Although the NCTL only published outline figures today for the 2014/15 ITT allocations to allow schools and universities time to confirm that they will be taking up the places offered to them, the direction of travel is clear. Once again there has been over-allocation against need as modelled by the statisticians. The over-allocation is in the order of 18% compared with 13% in 2013/14, and is probably largely in the secondary phase. This over-allocations has allowed 16,200 places to be allocated to universities, although once the likely 9-10,000 primary places have been factored in, the secondary total is likely to be around 6-7,000 places, compared with 9,300 last year. Hence the decimation of courses not rated ‘outstanding’ in some subjects and in some parts of the country. Had the over-allocation not taken place, it seems likely that secondary provision in higher education would have all but disappeared if the real target was around in the 14,000-15,000 range of required places for the secondary sector. We won’t know for sure until the detailed allocations are published sometime in the future. However schools are already advertising their School Direct places on web sites three weeks before the admissions system goes live.
The next issue is whether the guarantee to ‘outstanding’ providers will be repeated in 2014 for the 2015 allocations. If not, and School Direct recruits to target, then higher education will disappear from direct provision in most secondary subjects. Universities will, of course, be free to work with schools as partners in School Direct, and the NCTL notes that 10,800 of the School Direct places are delivered in association with universities. Overall, universities have a hand in the delivery of 82% of the provisional allocations, either directly or in association with schools. However, that percentage is undoubtedly lower for the secondary sector.
What is clear is that the divide between secondary and primary phase training is now sharper than at any time in the past 50 years. It seems likely that universities with large primary numbers, especially undergraduate numbers, can continue to cope with a mixture of smaller secondary allocations and association with schools through provision of School Direct training. Those universities with no primary provision plus secondary courses with fewer than 150 places must be at a genuine risk of exiting teacher preparation as their programme will probably not be financially viable.

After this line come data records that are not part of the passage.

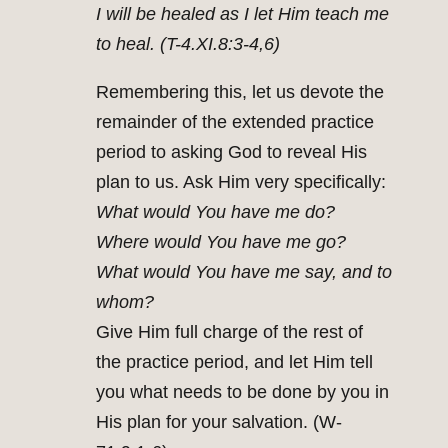
I will be healed as I let Him teach me
to heal. (T-4.XI.8:3-4,6)
Remembering this, let us devote the
remainder of the extended practice
period to asking God to reveal His
plan to us. Ask Him very specifically:
What would You have me do?
Where would You have me go?
What would You have me say, and to
whom?
Give Him full charge of the rest of
the practice period, and let Him tell
you what needs to be done by you in
His plan for your salvation. (W-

The long-term challenge for the government is to ensure a stable and high quality secondary teacher preparation programme that will be able to deliver the number of trainees needed when the secondary school population rises sharply towards the end of this decade, and on into the first half of the 2020s. The immediate challenge is to ensure the new and untried admission system works effectively, and that as many trainees as are needed are recruited in the 2013/14 round. That will be no small challenge.